The Joplin Globe, Joplin, MO

Globe Life

November 13, 2009

Review: Social events influence movies during filming

This review will focus on three movies that, while completely unrelated, share a certain unifying characteristic: They were all filmed in locations with actual social events occurring in and around the film production.

The resulting products are filled with a refreshing spontaneity and sense of being “alive” that was achieved both because of, and in spite of, the remarkable situations surrounding their production.

“Black Orpheus” (not rated)

This is the classic Greek story of Orpheus and Eurydice, as retold in a modern context and set in Brazil, during the time of the annual Carnaval. The story is simple and fairly straight-forward (although I won’t spoil the ending), but the movie positively shines with music and raw energy.

I tried to think of another movie that featured such a persistent beat and so many ecstatically dancing extras, but I simply couldn’t do it.

Sumptuously photographed in color, the movie lavishes attention on the Brazilian locales in which it is set. Everything in the movie seems beautiful, even the ramshackle homes the characters share with their chickens and goats.

They go to work, earn a little money, play music and dance into the night.

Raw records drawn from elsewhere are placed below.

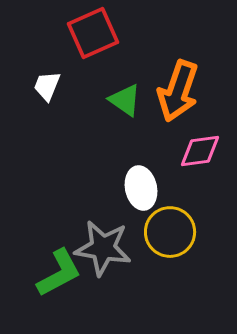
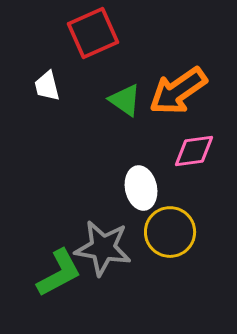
white trapezoid: rotated 36 degrees counterclockwise
orange arrow: rotated 36 degrees clockwise
pink diamond: moved 6 px left
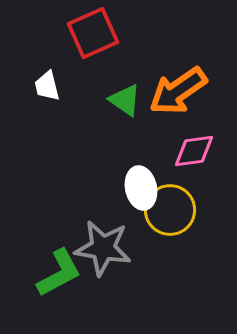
yellow circle: moved 22 px up
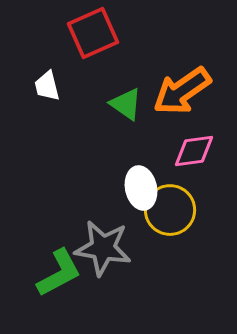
orange arrow: moved 4 px right
green triangle: moved 1 px right, 4 px down
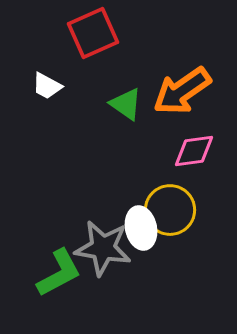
white trapezoid: rotated 48 degrees counterclockwise
white ellipse: moved 40 px down
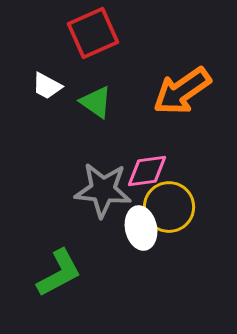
green triangle: moved 30 px left, 2 px up
pink diamond: moved 47 px left, 20 px down
yellow circle: moved 1 px left, 3 px up
gray star: moved 58 px up; rotated 4 degrees counterclockwise
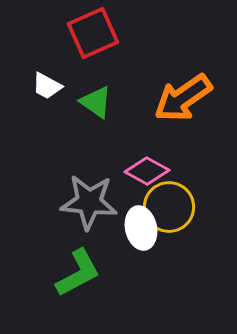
orange arrow: moved 1 px right, 7 px down
pink diamond: rotated 36 degrees clockwise
gray star: moved 14 px left, 12 px down
green L-shape: moved 19 px right
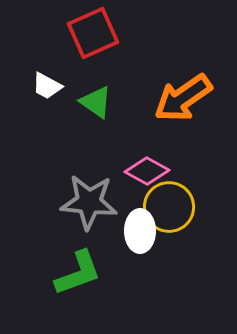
white ellipse: moved 1 px left, 3 px down; rotated 12 degrees clockwise
green L-shape: rotated 8 degrees clockwise
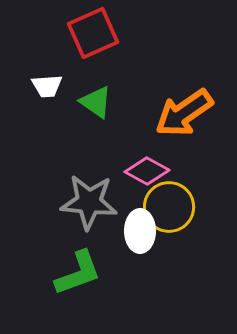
white trapezoid: rotated 32 degrees counterclockwise
orange arrow: moved 1 px right, 15 px down
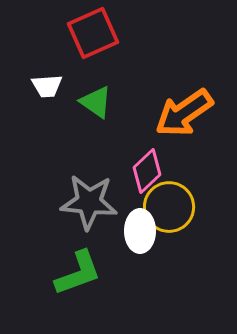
pink diamond: rotated 72 degrees counterclockwise
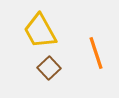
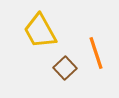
brown square: moved 16 px right
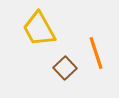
yellow trapezoid: moved 1 px left, 2 px up
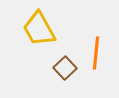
orange line: rotated 24 degrees clockwise
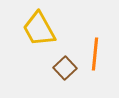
orange line: moved 1 px left, 1 px down
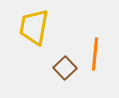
yellow trapezoid: moved 5 px left, 2 px up; rotated 39 degrees clockwise
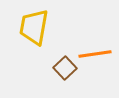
orange line: rotated 76 degrees clockwise
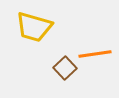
yellow trapezoid: rotated 84 degrees counterclockwise
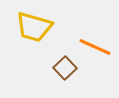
orange line: moved 7 px up; rotated 32 degrees clockwise
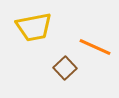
yellow trapezoid: rotated 27 degrees counterclockwise
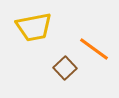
orange line: moved 1 px left, 2 px down; rotated 12 degrees clockwise
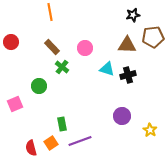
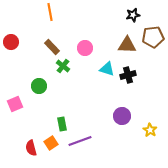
green cross: moved 1 px right, 1 px up
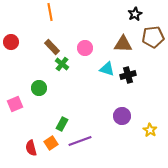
black star: moved 2 px right, 1 px up; rotated 16 degrees counterclockwise
brown triangle: moved 4 px left, 1 px up
green cross: moved 1 px left, 2 px up
green circle: moved 2 px down
green rectangle: rotated 40 degrees clockwise
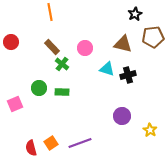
brown triangle: rotated 12 degrees clockwise
green rectangle: moved 32 px up; rotated 64 degrees clockwise
purple line: moved 2 px down
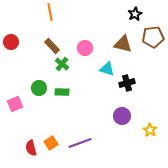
brown rectangle: moved 1 px up
black cross: moved 1 px left, 8 px down
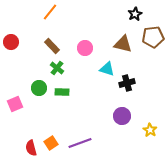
orange line: rotated 48 degrees clockwise
green cross: moved 5 px left, 4 px down
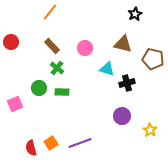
brown pentagon: moved 22 px down; rotated 20 degrees clockwise
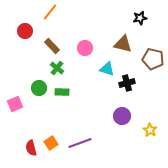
black star: moved 5 px right, 4 px down; rotated 16 degrees clockwise
red circle: moved 14 px right, 11 px up
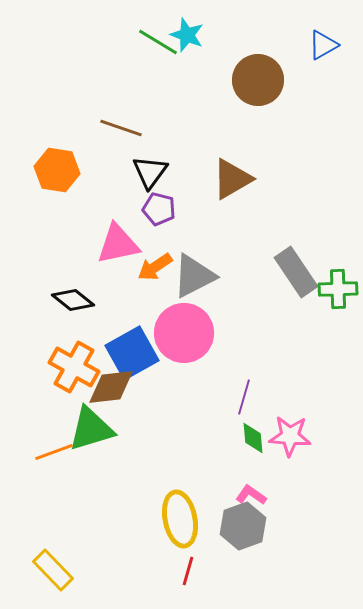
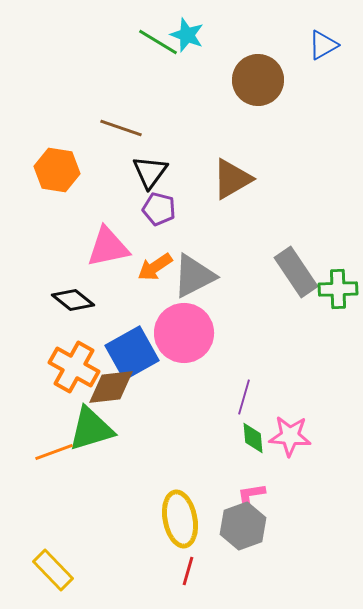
pink triangle: moved 10 px left, 3 px down
pink L-shape: rotated 44 degrees counterclockwise
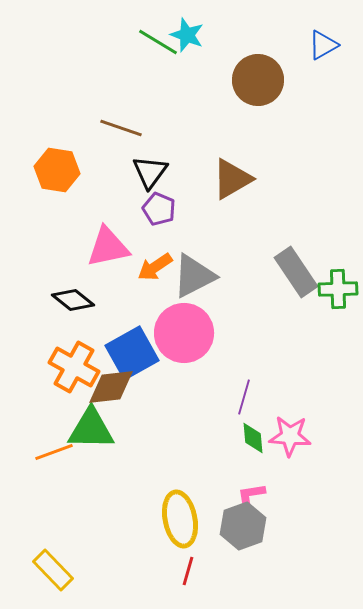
purple pentagon: rotated 8 degrees clockwise
green triangle: rotated 18 degrees clockwise
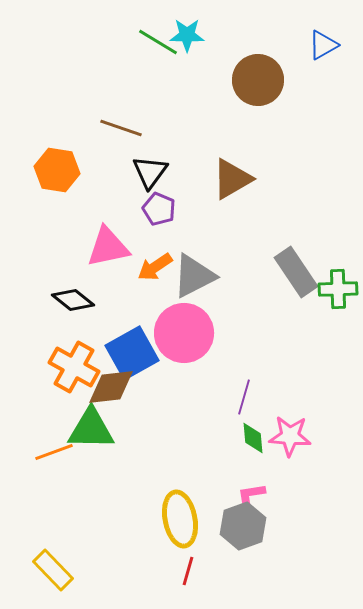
cyan star: rotated 20 degrees counterclockwise
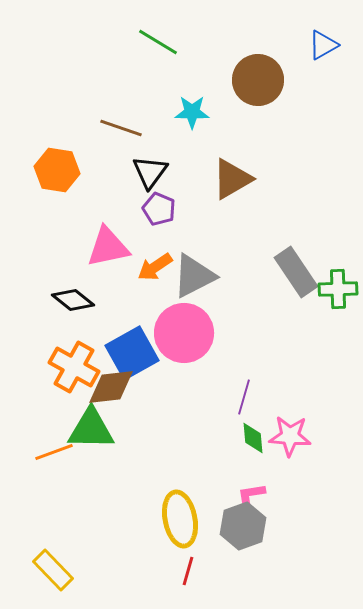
cyan star: moved 5 px right, 77 px down
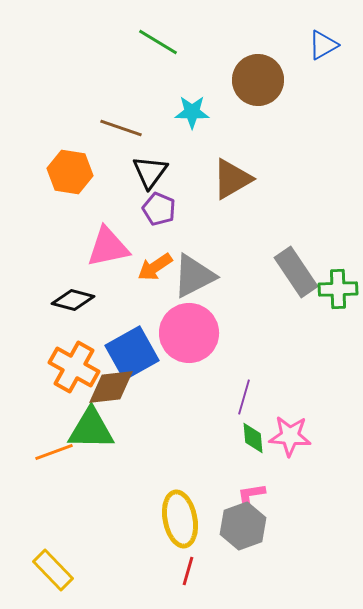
orange hexagon: moved 13 px right, 2 px down
black diamond: rotated 24 degrees counterclockwise
pink circle: moved 5 px right
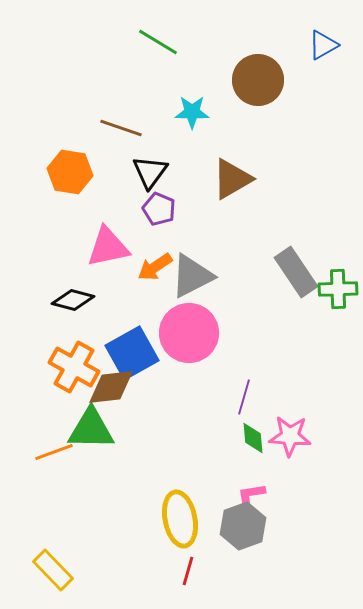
gray triangle: moved 2 px left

In the world of “Black Orpheus,” such a life is paradise.

An utterly unique movie experience, masterfully directed (or perhaps “reined-in” would be a better term) by legendary French director Marcel Camus, Black Orpheus was the winner of the 1960 Oscar for best foreign language film.

“Medium Cool” (rated R)

Of the three movies featured in this column, perhaps “Medium Cool” had the most at risk during its production.

Unlike the guarantee of frenzied madness during Carnaval or a rock concert, “Medium Cool” was based partially on an assumption that something dramatic was going to occur during the 1968 Democratic National Convention in Chicago. Luckily for the production, something dramatic happened there — in a big way.